Israeli Defense Minister Yoav Gallant had already suggested several times in the last week that Israel would advance towards Rafah, after concluding its operations in Khan Younis, the largest city in the south and alleged Hamas stronghold. Ground operations by Israeli troops have been concentrated in Khan Yunis in the last two weeks, after the Army ordered the evacuation of the western part and expanded its offensive to this town at the end of January.

During this time, Rafah has also been the target of Israeli attacks, but the fighting has not reached what is considered the last safe place for civilians. In the early hours of Friday, Israel bombed Rafah, where several people have died and, in total, from Thursday to Friday, 107 Palestinians have died in Gaza, according to the Strip’s Ministry of Health, which has raised the death toll since the beginning. of the war to 27,947, in addition to almost 67,500 wounded.

Israel’s main ally, the United States, has repeatedly warned of the risk of expanding the offensive to Rafah, due to the high number of civilians crowded there and because the border crossing of the same name is the only way for humanitarian aid to enter Gaza. . This Thursday, the State Department warned that a military operation in Rafah, without adequate planning for the evacuation of civilians, would be “a disaster.”

The UN and humanitarian agencies have also denounced Israel’s possible plans, which have come to fruition today.
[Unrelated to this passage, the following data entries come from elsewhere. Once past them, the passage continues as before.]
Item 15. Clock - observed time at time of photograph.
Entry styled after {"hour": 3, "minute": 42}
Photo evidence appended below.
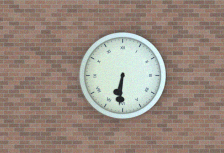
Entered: {"hour": 6, "minute": 31}
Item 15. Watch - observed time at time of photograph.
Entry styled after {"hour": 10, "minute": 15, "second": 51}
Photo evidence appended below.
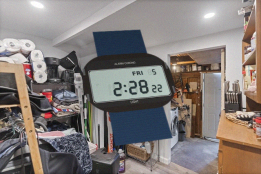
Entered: {"hour": 2, "minute": 28, "second": 22}
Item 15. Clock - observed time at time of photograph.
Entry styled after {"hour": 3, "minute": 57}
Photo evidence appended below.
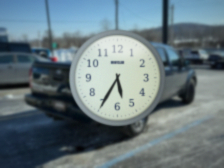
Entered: {"hour": 5, "minute": 35}
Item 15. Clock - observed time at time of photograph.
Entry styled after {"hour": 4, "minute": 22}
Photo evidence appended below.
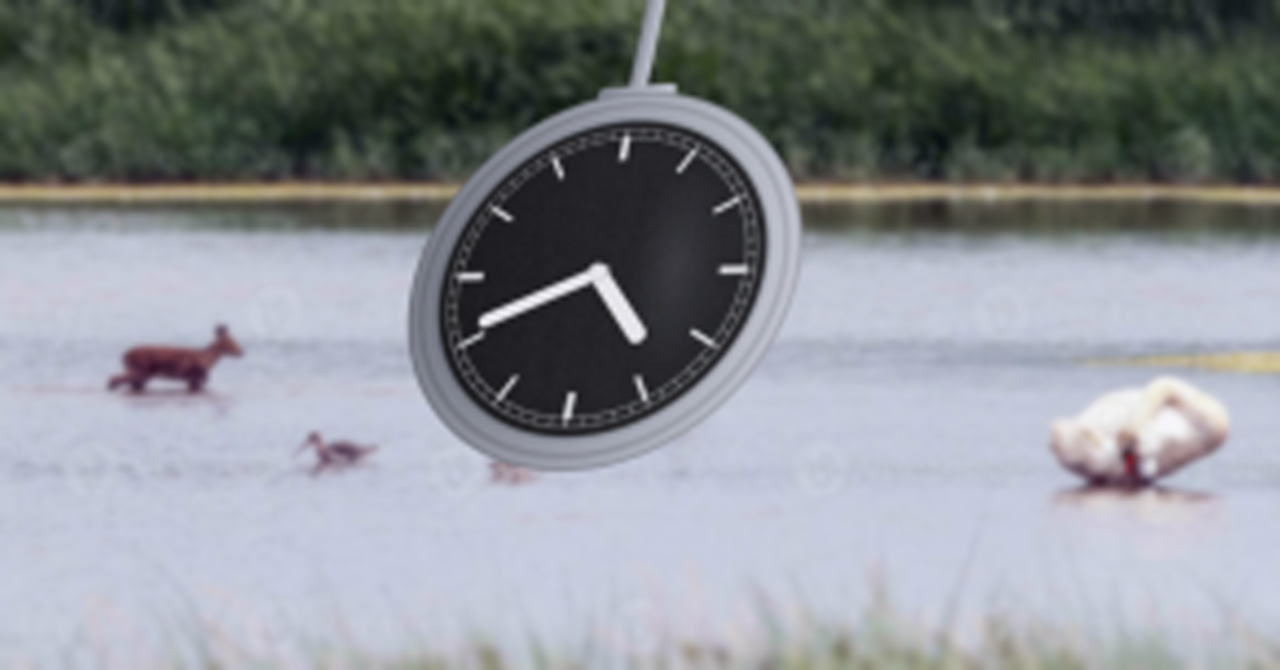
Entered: {"hour": 4, "minute": 41}
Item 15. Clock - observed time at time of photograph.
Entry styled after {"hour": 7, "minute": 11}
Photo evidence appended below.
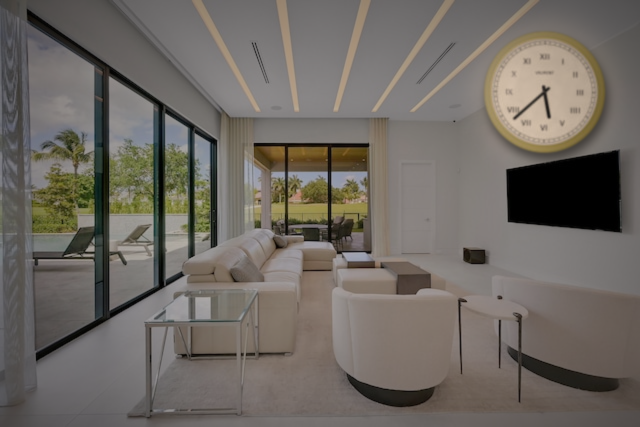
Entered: {"hour": 5, "minute": 38}
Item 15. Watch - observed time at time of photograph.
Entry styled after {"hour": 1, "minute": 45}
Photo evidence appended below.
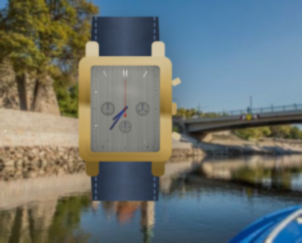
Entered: {"hour": 7, "minute": 36}
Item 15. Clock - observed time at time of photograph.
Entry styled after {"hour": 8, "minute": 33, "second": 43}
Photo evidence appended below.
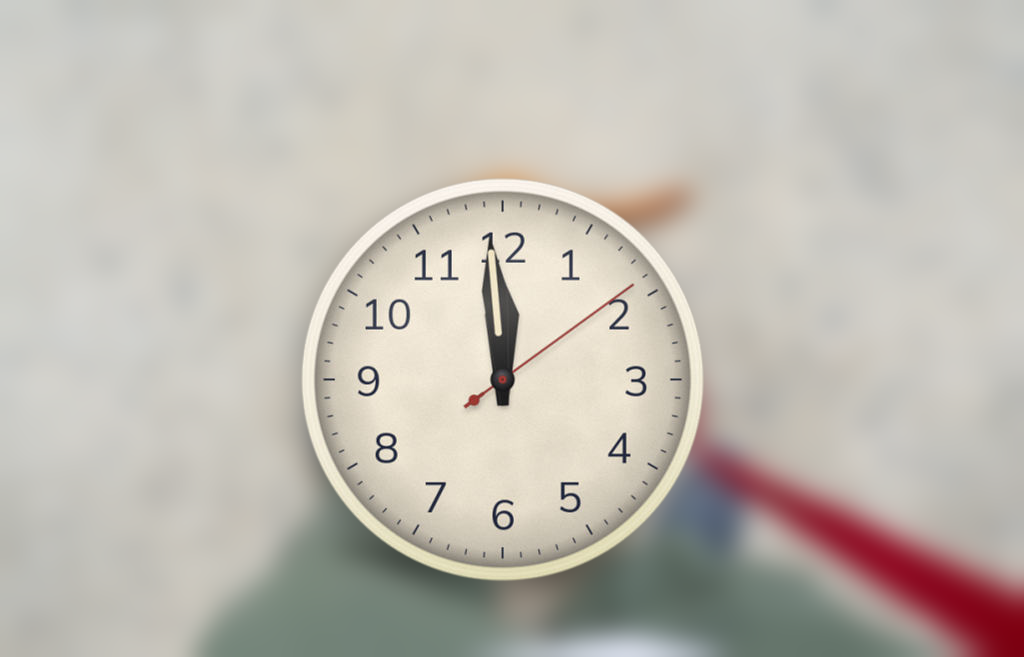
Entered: {"hour": 11, "minute": 59, "second": 9}
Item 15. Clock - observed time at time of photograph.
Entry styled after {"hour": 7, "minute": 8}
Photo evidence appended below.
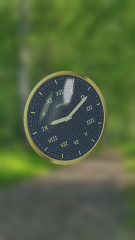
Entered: {"hour": 9, "minute": 11}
The Secretary General of the United Nations, Antonio Guterres, said last night via the social network The information about the Israeli Army’s intentions to focus on Rafah soon is alarming. “An action like that would exponentially worsen what is already a humanitarian nightmare with unpredictable regional consequences.”

The UN children’s fund, UNICEF, also showed its concern for the more than 600,000 children and their families who have been displaced in Rafah. “An escalation of fighting in Rafah, already strained by the extraordinary number of people who have been displaced from other parts of Gaza, will mark another devastating turn” in the Gaza war, in which an estimated number of people have died. least 12,000 minors. “We need to keep the last remaining hospitals, shelters, markets and water systems in Gaza functioning. Without them, hunger and disease will skyrocket and more children’s lives will be claimed,” said UNICEF, referring to the fact that some medical centers and some basic services are still in operation in Rafah, since in the rest of the coastal enclave they have been destroyed. or affected by four months of conflict.